Jerry West: James was an impossible matchup. Put a smaller guy on him and he'd go over him. Put a taller guy on him and he'd go around him. Put a smaller, quicker guy on him and he'd still go around him. That was his special skill.
Pat Riley: I don't think there has been or will be a better small forward than James. He was always such a quiet guy. But when he was in his prime, I can guarantee you, there wasn't anybody who could touch him.
Angela Wilder: (James' ex-wife and mother of their two daughters) He's a great dad. James is a very good guy. He really is.
He became the sixth player in Lakers history to have his jersey retired when on December 10, 1995, his #42 was retired.
He worked for CBS Sports as a color commentator for the 1999, 2000 and 2001 NCAA Men's Basketball Tournaments. In 1999 he worked six games with play-by-play man Tim Brando; in 2000 he worked nine games with play-by-play man Dick Enberg and in 2001 he worked six games with play-by-play man Craig Bolerjack.
In a 12-year NBA career, he compiled the following statistics:
Games Played: 926
Games Started: 717
Field Goal Percentage: 52.1% (6,878 of 13,204)
Three-Point Field Goal Percentage: 24.1% (117 of 486)
Free Throw Percentage: 76.9% (2,447 of 3,184)
Rebounds: 4,708 (3,147 defensive & 1,561 offensive)
Rebounds per game: 5.1
Assists: 2,791 (3.0/game)
Steals: 1,041 (1.1/game)
Blocked Shots: 624 (0.7/game)
Turnovers: 1,859 (2.0/game)
Personal Fouls: 1,975 (2.1/game)
Points: 16,320 (17.6/game)
He was known for his trademark goggles, which he began wearing after sustaining an eye injury in a March 1985 game against the Utah Jazz. He wore the goggles for the remainder of his career.
He was married to Angela Wilder from 1984 to 1996. They have two daughters, Sable and Sierra.
He was given the nickname "Big Game James" by longtime Lakers play-by-play man Chick Hearn.
He attended the University of North Carolina for three years. He turned pro in 1982 after his junior year in which the Tar Heels won the National Championship. He later completed his degree via summer school. He was names the Most Outstanding Player of the 1982 Final Four.

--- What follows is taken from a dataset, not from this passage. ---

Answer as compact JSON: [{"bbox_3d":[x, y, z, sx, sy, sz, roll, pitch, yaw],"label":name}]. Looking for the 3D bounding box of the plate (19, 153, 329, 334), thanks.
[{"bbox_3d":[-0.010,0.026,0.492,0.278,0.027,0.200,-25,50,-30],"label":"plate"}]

He was drafted with the first overall pick by the NBA champion Los Angeles Lakers in 1982.
He went to Ashbrook High School in Gastonia, NC, where he was an All-American. In his senior year he averaged 21.5 points and 12.5 rebounds per game and led his team to the state championship game, which they lost.

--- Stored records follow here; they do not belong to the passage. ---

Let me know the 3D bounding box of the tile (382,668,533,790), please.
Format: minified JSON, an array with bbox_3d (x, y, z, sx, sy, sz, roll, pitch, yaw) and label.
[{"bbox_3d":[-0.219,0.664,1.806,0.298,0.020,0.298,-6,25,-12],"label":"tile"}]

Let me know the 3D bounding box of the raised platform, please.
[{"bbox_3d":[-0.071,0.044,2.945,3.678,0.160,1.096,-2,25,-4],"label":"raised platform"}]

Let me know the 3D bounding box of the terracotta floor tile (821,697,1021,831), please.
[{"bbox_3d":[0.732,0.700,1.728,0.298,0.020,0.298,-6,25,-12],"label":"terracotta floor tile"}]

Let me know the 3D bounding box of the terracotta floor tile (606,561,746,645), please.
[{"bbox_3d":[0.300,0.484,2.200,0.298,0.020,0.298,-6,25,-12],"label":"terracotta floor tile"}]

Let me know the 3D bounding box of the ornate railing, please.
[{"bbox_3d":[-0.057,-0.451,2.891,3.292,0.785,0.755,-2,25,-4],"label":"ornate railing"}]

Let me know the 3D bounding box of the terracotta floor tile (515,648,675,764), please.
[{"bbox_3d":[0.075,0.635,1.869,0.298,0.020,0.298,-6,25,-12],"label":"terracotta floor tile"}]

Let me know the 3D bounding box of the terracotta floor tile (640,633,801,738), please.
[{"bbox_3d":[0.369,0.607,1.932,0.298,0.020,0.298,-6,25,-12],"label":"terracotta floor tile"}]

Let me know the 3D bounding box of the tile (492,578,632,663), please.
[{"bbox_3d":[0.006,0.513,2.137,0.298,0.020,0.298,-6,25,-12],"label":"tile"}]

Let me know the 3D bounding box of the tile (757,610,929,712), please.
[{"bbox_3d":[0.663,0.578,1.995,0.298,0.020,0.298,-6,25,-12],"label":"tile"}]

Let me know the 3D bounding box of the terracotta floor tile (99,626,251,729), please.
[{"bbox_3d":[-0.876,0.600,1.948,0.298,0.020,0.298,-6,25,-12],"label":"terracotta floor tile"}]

He is listed at 6 foot 9 and 225 lbs.
He played alongside Magic Johnson on the Lakers.
He played for the Los Angeles Lakers his entire career.
Was named one of 50 Greatest Players in NBA History (1996).
He was a seven-time NBA All-Star (1986-92)
He was on the NBA All-Rookie Team (1983)
He was All-NBA Third Team (1990, '91).
He was the NBA Finals MVP (1988).
He won 3 NBA championships with the Los Angeles Lakers. (1985, '87, '88).
He was elected to Naismith Memorial Basketball Hall of Fame (2003)
His career lasted from 1982-1994.
(on why he chose to attend the university of North Carolina)
James: [UNC Coach Dean Smith] talked to my parents and promised two things; I would go to class and I had to go to church unless I had a letter from my parents. From that point I knew I wanted to play for Coach Smith.
James: The young guys, with the exception of Kareem [Abdul-Jabbar], really didn't understand that rivalry that the Celtics and the Lakers had back when the Celtics were dominating the league in the '60s and early '70s, ... It wasn't until Larry [Bird] and Magic [Johnson] faced off again that the whole history was conjured up and put on our shoulders, and it was an overwhelming experience for me. I grew up watching Jo-Jo White and Paul Silas, and respected those guys.
James: Hatred would be a strong word, ... We really respected each other. A lot of people didn't realize that the Lakers and the Celtics had the utmost respect for one another and probably feared each other the most. We knew we were equally talented and we knew that we balanced each other out on the floor, and there had to be an edge.
James: It seemed like the players were a little bit more loyal, ... I know there's a lot more financial enhancement going on in the game right now, but it seems like players were eager to build around their team [when he played], as opposed to two or three years here, then move on. I like the game the way it was back then. There was more parity in the league.
James: It wasn't hatred, ... It was playoffs, time to focus on the Celtics, and I'm not going to be friendly until maybe I see you in the Bahamas in July and August and maybe we can catch up. That's just the way it was.
James: I like the game the way it was, because there seemed to be a little more respect for your opponents and for your own teammates, ... The game was played, in my opinion, way differently - more as a team.
James: In going from sports to business, you can bring some of the same principles. There's a lot of correlation between the two worlds.
(on being inducted into the Hall of Fame)
James: This is the ultimate. It is more than an honor to be amongst the Hall of Famers tonight.